Source extract

Guide
Delaware franchise tax, explained.
Every Delaware corporation owes an annual report and franchise tax by March 1 each year — even with zero revenue. Delaware calculates your default bill using the authorized shares method, which looks enormous for a startup with 10,000,000 authorized shares. You're allowed to recalculate using the assumed par value capital method and pay the lesser amount — and for typical startups, the difference is dramatic.
What it is (and isn't)
The franchise tax is Delaware's annual fee for the privilege of being incorporated there. It is not a tax on income, sales, or activity — a dormant shell owes it the same as a business doing millions in revenue. It comes bundled with the annual report, a filing that lists the corporation's principal place of business, its directors, and the officer signing the report. Both are due together on or before March 1, covering the prior calendar year.
The report is not a formality to click through: it is certified by a real officer or director, and knowingly false statements in it are perjury under Delaware law (8 Del. C. §502). That is why the final submission is always a human act, however much software prepares it.
The two calculation methods
Delaware lets a corporation compute its tax under either of two methods and pay whichever is lower.

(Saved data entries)
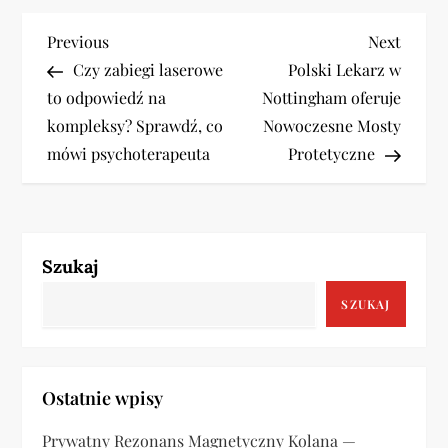
N
Previous
Next
Previous
Next
Post
Post
Czy zabiegi laserowe
Polski Lekarz w
a
to odpowiedź na
Nottingham oferuje
w
kompleksy? Sprawdź, co
Nowoczesne Mosty
mówi psychoterapeuta
Protetyczne
i
g
a
Szukaj
c
SZUKAJ
j
a
Ostatnie wpisy
w
Prywatny Rezonans Magnetyczny Kolana —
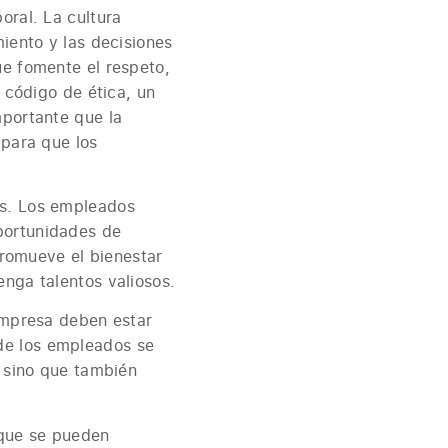
oral. La cultura
miento y las decisiones
ue fomente el respeto,
n código de ética, un
mportante que la
 para que los
os. Los empleados
portunidades de
 promueve el bienestar
enga talentos valiosos.
 empresa deben estar
de los empleados se
, sino que también
 que se pueden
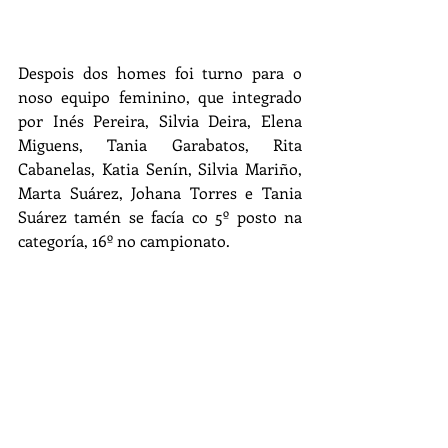
Despois dos homes foi turno para o 
noso equipo feminino, que integrado 
por Inés Pereira, Silvia Deira, Elena 
Miguens, Tania Garabatos, Rita 
Cabanelas, Katia Senín, Silvia Mariño, 
Marta Suárez, Johana Torres e Tania 
Suárez tamén se facía co 5º posto na 
categoría, 16º no campionato.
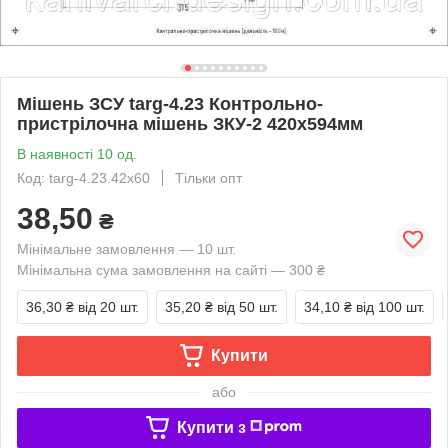
Мішень ЗСУ targ-4.23 Контрольно-
пристрілочна мішень ЗКУ-2 420х594мм
В наявності 10 од.
Код: targ-4.23.42x60
Тільки опт
38,50
₴
Мінімальне замовлення — 10 шт.
Мінімальна сума замовлення на сайті — 300 ₴
36,30 ₴
від 20 шт.
35,20 ₴
від 50 шт.
34,10 ₴
від 100 шт.
Купити
або
Купити з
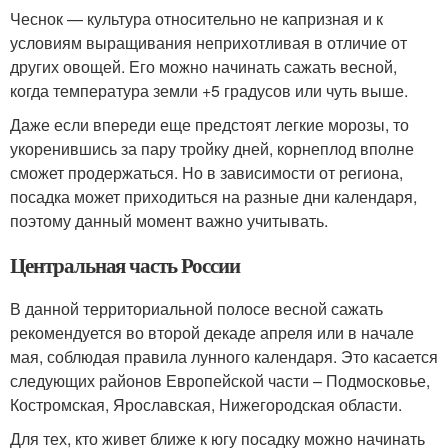
Чеснок — культура относительно не капризная и к
условиям выращивания неприхотливая в отличие от
других овощей. Его можно начинать сажать весной,
когда температура земли +5 градусов или чуть выше.
Даже если впереди еще предстоят легкие морозы, то
укоренившись за пару тройку дней, корнеплод вполне
сможет продержаться. Но в зависимости от региона,
посадка может приходиться на разные дни календаря,
поэтому данный момент важно учитывать.
Центральная часть России
В данной территориальной полосе весной сажать
рекомендуется во второй декаде апреля или в начале
мая, соблюдая правила лунного календаря. Это касается
следующих районов Европейской части – Подмосковье,
Костромская, Ярославская, Нижегородская области.
Для тех, кто живет ближе к югу посадку можно начинать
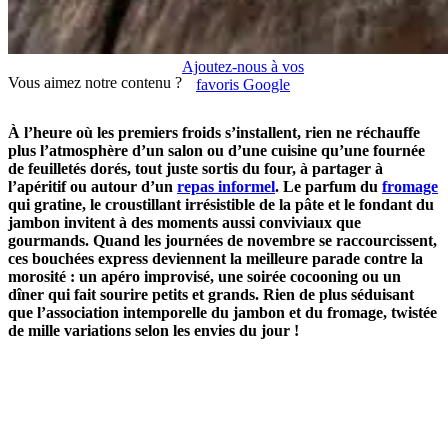
Ajoutez-nous à vos
Vous aimez notre contenu ?
favoris Google
À l’heure où les premiers froids s’installent, rien ne réchauffe
plus l’atmosphère d’un salon ou d’une cuisine qu’une fournée
de feuilletés dorés, tout juste sortis du four, à partager à
l’apéritif ou autour d’un
repas informel
. Le parfum du
fromage
qui gratine, le croustillant irrésistible de la pâte et le fondant du
jambon invitent à des moments aussi conviviaux que
gourmands. Quand les journées de novembre se raccourcissent,
ces bouchées express deviennent la meilleure parade contre la
morosité : un apéro improvisé, une soirée cocooning ou un
dîner qui fait sourire petits et grands. Rien de plus séduisant
que l’association intemporelle du jambon et du fromage, twistée
de mille variations selon les envies du jour !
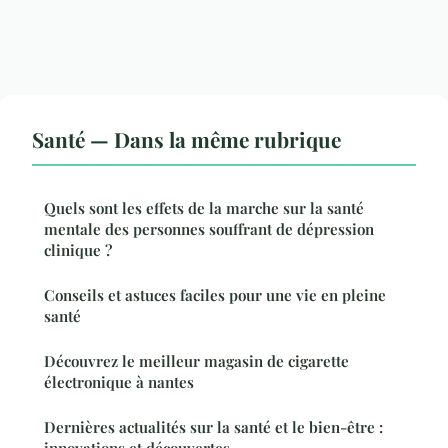
Santé — Dans la même rubrique
Quels sont les effets de la marche sur la santé
mentale des personnes souffrant de dépression
clinique ?
Conseils et astuces faciles pour une vie en pleine
santé
Découvrez le meilleur magasin de cigarette
électronique à nantes
Dernières actualités sur la santé et le bien-être :
innovations et découvertes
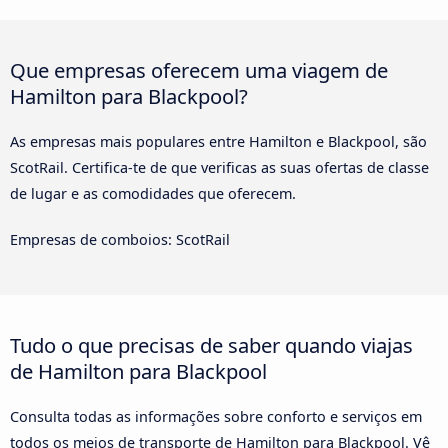
Que empresas oferecem uma viagem de
Hamilton para Blackpool?
As empresas mais populares entre Hamilton e Blackpool, são
ScotRail. Certifica-te de que verificas as suas ofertas de classe
de lugar e as comodidades que oferecem.
Empresas de comboios: ScotRail
Tudo o que precisas de saber quando viajas
de Hamilton para Blackpool
Consulta todas as informações sobre conforto e serviços em
todos os meios de transporte de Hamilton para Blackpool. Vê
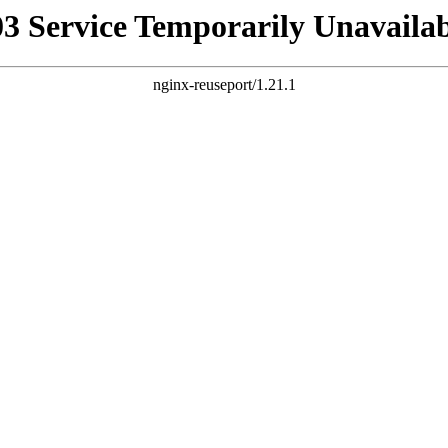
03 Service Temporarily Unavailab
nginx-reuseport/1.21.1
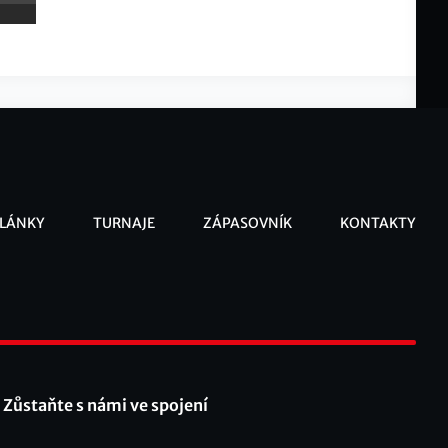
LÁNKY
TURNAJE
ZÁPASOVNÍK
KONTAKTY
ooter
Zůstaňte s námi ve spojení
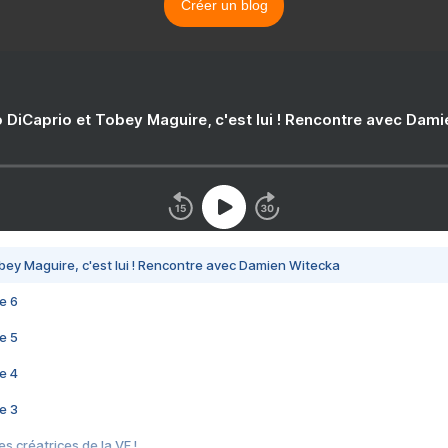
Créer un blog
 DiCaprio et Tobey Maguire, c'est lui ! Rencontre avec Dam
bey Maguire, c'est lui ! Rencontre avec Damien Witecka
e 6
e 5
e 4
e 3
s créatrices de la VF !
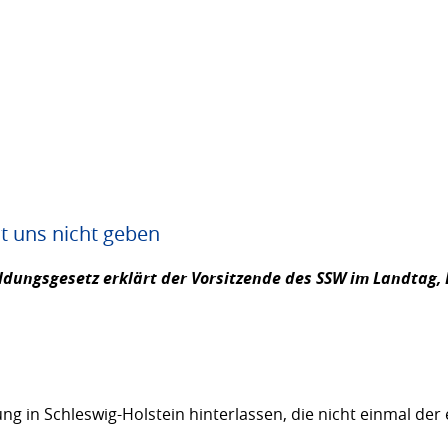
it uns nicht geben
ldungsgesetz erklärt der Vorsitzende des SSW im Landtag,
ng in Schleswig-Holstein hinterlassen, die nicht einmal der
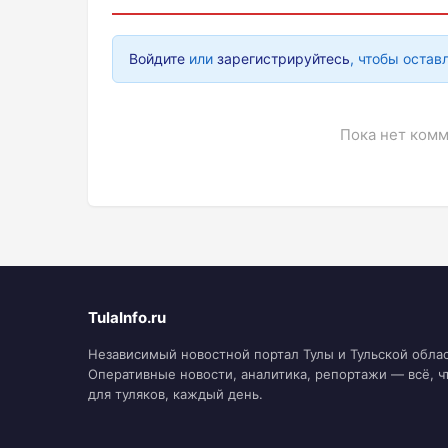
Войдите
или
зарегистрируйтесь
, чтобы остав
Пока нет комм
TulaInfo.ru
Независимый новостной портал Тулы и Тульской облас
Оперативные новости, аналитика, репортажи — всё, ч
для туляков, каждый день.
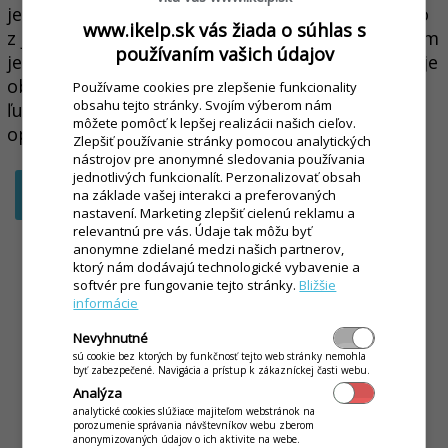
jednoduché ovládanie a správu hotovosti priamo
www.ikelp.sk vás žiada o súhlas s
z jedného zariadenia. Ďalším užitočným doplnkom
používaním vašich údajov
je možnosť pripojenia skenera. To nielen zrýchľuje
obsluhu zákazníkov, ale taktiež znižuje riziko
Používame cookies pre zlepšenie funkcionality
obsahu tejto stránky. Svojím výberom nám
ľudských chýb a zlepšuje presnosť skladových
môžete pomôcť k lepšej realizácii našich cieľov.
operácií.
Zlepšiť používanie stránky pomocou analytických
nástrojov pre anonymné sledovania používania
jednotlivých funkcionalít. Perzonalizovať obsah
VYŽIADAŤ NEZÁVÄZNÚ PONUKU
na základe vašej interakci a preferovaných
nastavení. Marketing zlepšiť cielenú reklamu a
relevantnú pre vás. Údaje tak môžu byť
anonymne zdielané medzi našich partnerov,
ktorý nám dodávajú technologické vybavenie a
softvér pre fungovanie tejto stránky.
Bližšie
informácie
Nevyhnutné
sú cookie bez ktorých by funkčnosť tejto web stránky nemohla
byť zabezpečené. Navigácia a prístup k zákazníckej časti webu.
Analýza
analytické cookies slúžiace majiteľom webstránok na
porozumenie správania návštevníkov webu zberom
anonymizovaných údajov o ich aktivite na webe.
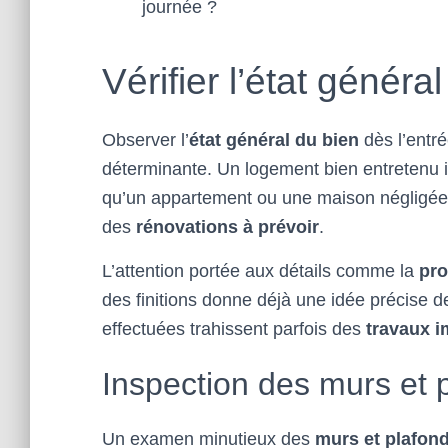
journée ?
Vérifier l’état généra
Observer l’
état général du bien
dès l’entr
déterminante. Un logement bien entretenu ins
qu’un appartement ou une maison négligée 
des
rénovations à prévoir
.
L’attention portée aux détails comme la
pro
des finitions donne déjà une idée précise de
effectuées trahissent parfois des
travaux i
Inspection des murs et 
Un examen minutieux des
murs et plafon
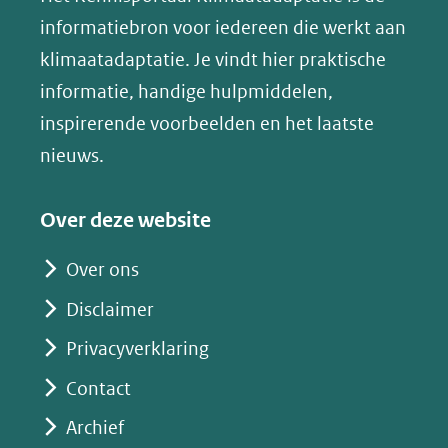
naar
(opent
informatiebron voor iedereen die werkt aan
een
in
klimaatadaptatie. Je vindt hier praktische
andere
nieuw
informatie, handige hulpmiddelen,
website)
venster)
inspirerende voorbeelden en het laatste
(verwijst
nieuws.
naar
een
Over deze website
andere
website)
Over ons
Disclaimer
Privacyverklaring
Contact
Archief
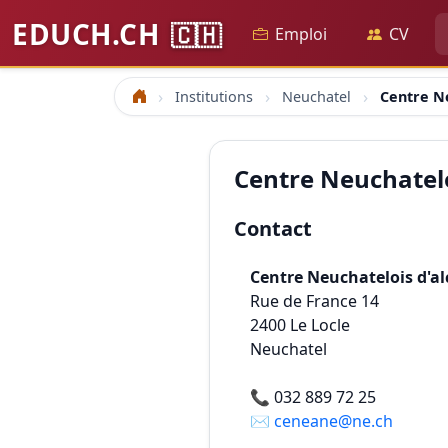
EDUCH.CH
🇨🇭
Emploi
CV
Institutions
Neuchatel
Centre Ne
Accueil
Centre Neuchatelo
Contact
Centre Neuchatelois d'al
Rue de France 14
2400
Le Locle
Neuchatel
📞
032 889 72 25
✉️
ceneane@ne.ch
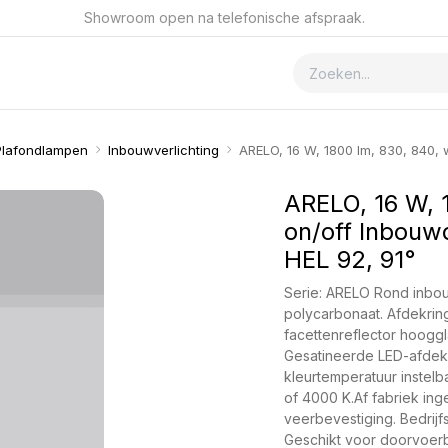
Showroom open na telefonische afspraak.
ver GSmet
Contact
Plafondlampen
Inbouwverlichting
ARELO, 16 W, 1800 lm, 830, 840, 
ARELO, 16 W, 1
on/off Inbouw
HEL 92, 91°
Serie: ARELO Rond inbou
polycarbonaat. Afdekring
facettenreflector hoogg
Gesatineerde LED-afdekki
kleurtemperatuur instel
of 4000 K.Af fabriek in
veerbevestiging. Bedrijf
Geschikt voor doorvoerb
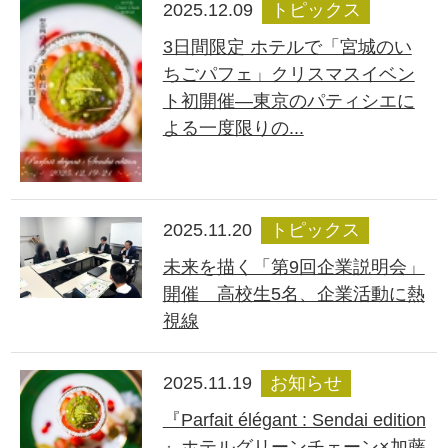
2025.12.09
トピックス
3日間限定 ホテルで「宮城のい
ちごパフェ」クリスマスイベン
ト初開催―東京のパティシエに
よる一度限りの...
2025.11.20
トピックス
未来を描く「第9回企業説明会」
開催 高校生5名、企業活動に熱
視線
2025.11.19
お知らせ
『Parfait élégant : Sendai edition
』ホテルグリーンチェーン×加藤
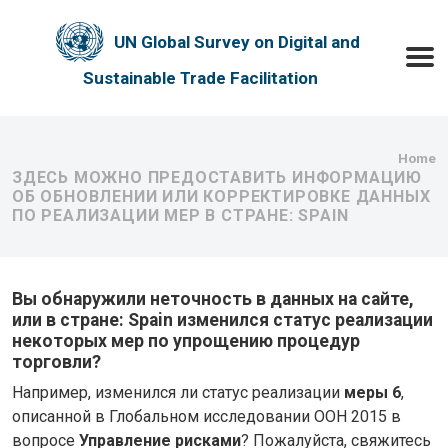
Skip to main content
UN Global Survey on Digital and
Toggle
Sustainable Trade Facilitation
Bre
Home
ЗДЕСЬ МОЖНО ПРЕДОСТАВИТЬ ИНФОРМАЦИЮ
ОБ ОБНОВЛЕНИИ ИЛИ КОРРЕКТИРОВКЕ ДАННЫХ
ПО РЕАЛИЗАЦИИ МЕР В СТРАНЕ: SPAIN
Вы обнаружили неточность в данных на сайте,
или в стране: Spain изменился статус реализации
некоторых мер по упрощению процедур
торговли?
Например, изменился ли статус реализации
меры 6
,
описанной в Глобальном исследовании ООН 2015 в
вопросе
Управление рисками
? Пожалуйста, свяжитесь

To-do item A
From the Delaware franchise tax guide, extract the passage between "Every Delaware corporation" and "is (and isn't)", inclusive.
To-do item B
According to the Delaware franchise tax guide, what date are the annual report and franchise tax due each year?

Final answer A
Every Delaware corporation owes an annual report and franchise tax by March 1 each year — even with zero revenue. Delaware calculates your default bill using the authorized shares method, which looks enormous for a startup with 10,000,000 authorized shares. You're allowed to recalculate using the assumed par value capital method and pay the lesser amount — and for typical startups, the difference is dramatic.
What it is (and isn't)

Final answer B
On or before March 1.